Souvenirs d’une hôtesse de l’air à bord du Concorde

Travailler comme hôtesse de l’air, c’est embrasser le ciel, vivre dans les fuseaux horaires, et collectionner les histoires comme d’autres collectionnent les timbres. Mais parmi tous les vols que j’ai effectués au cours de ma carrière, aucun n’a jamais égalé l’expérience unique de voler à bord du Concorde. C’était plus qu’un simple avion, c’était un mythe ailé, une flèche blanche traversant l’Atlantique à la vitesse du son.

Une journée pas comme les autres

Dès l’arrivée au tarmac, tout est différent. L’appareil en impose : fin, élégant, presque futuriste. À bord, tout est pensé pour une clientèle d’exception chefs d’État, artistes, hommes d’affaires. Le Concorde ne transporte pas seulement des passagers, il transporte des réputations.

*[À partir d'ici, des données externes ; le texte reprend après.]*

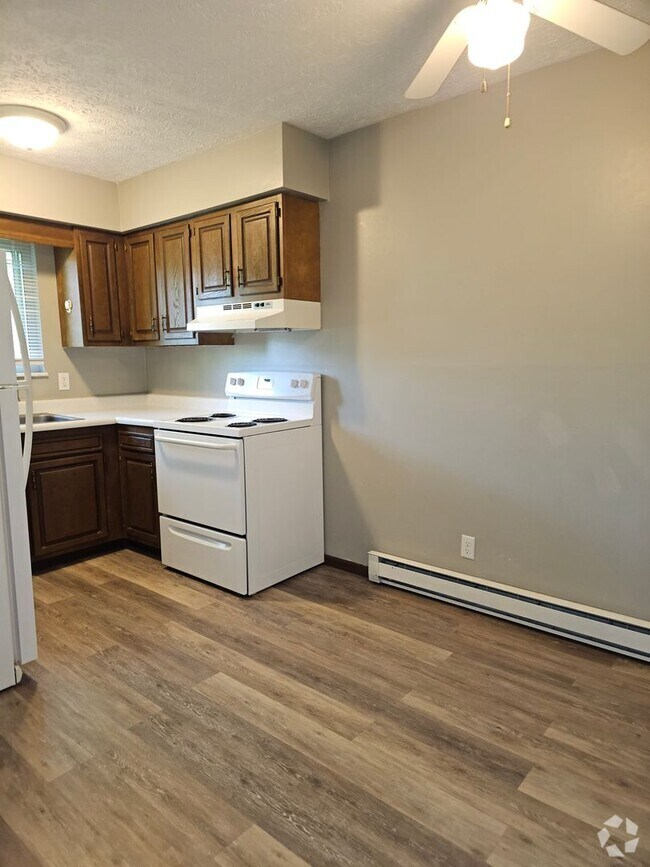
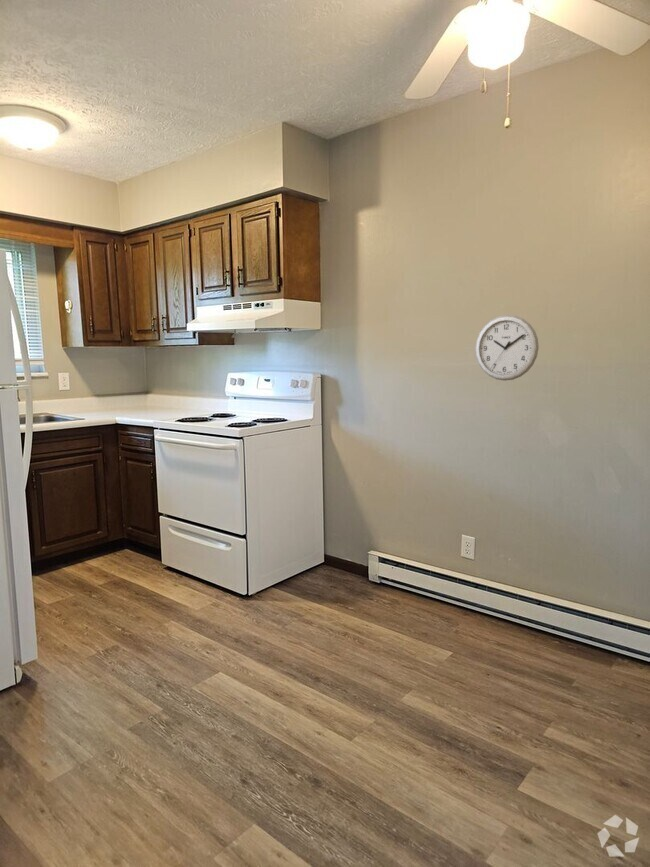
+ wall clock [474,314,540,382]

L’équipage, sélectionné avec soin, se prépare avec la même minutie qu’une troupe de théâtre avant une première. Uniformes impeccables, maquillage soigné, un sourire parfaitement en place. L’élégance est de rigueur, mais la rigueur elle-même est un art.

Une vitesse qui se sent… et qui s’entend

Quand les moteurs Rolls-Royce se mettent à rugir, le frisson est immédiat. Le décollage est puissant, beaucoup plus intense que sur un avion classique. Quelques minutes après, on franchit le mur du son. Une légère vibration, un changement de tonalité dans le bruit des moteurs, et on atteint Mach 2 plus de 2 000 km/h. En cabine, tout reste calme. Le champagne coule, les plateaux sont servis avec du caviar, et les passagers se comportent comme si ce rythme effréné était la norme.

Anecdotes en altitude

Je me souviens d’un vol où Paul McCartney était à bord. Très détendu, il a demandé à visiter le cockpit. À l’époque, c’était encore possible, et il en est ressorti les yeux brillants, comme un enfant découvrant un jouet extraordinaire.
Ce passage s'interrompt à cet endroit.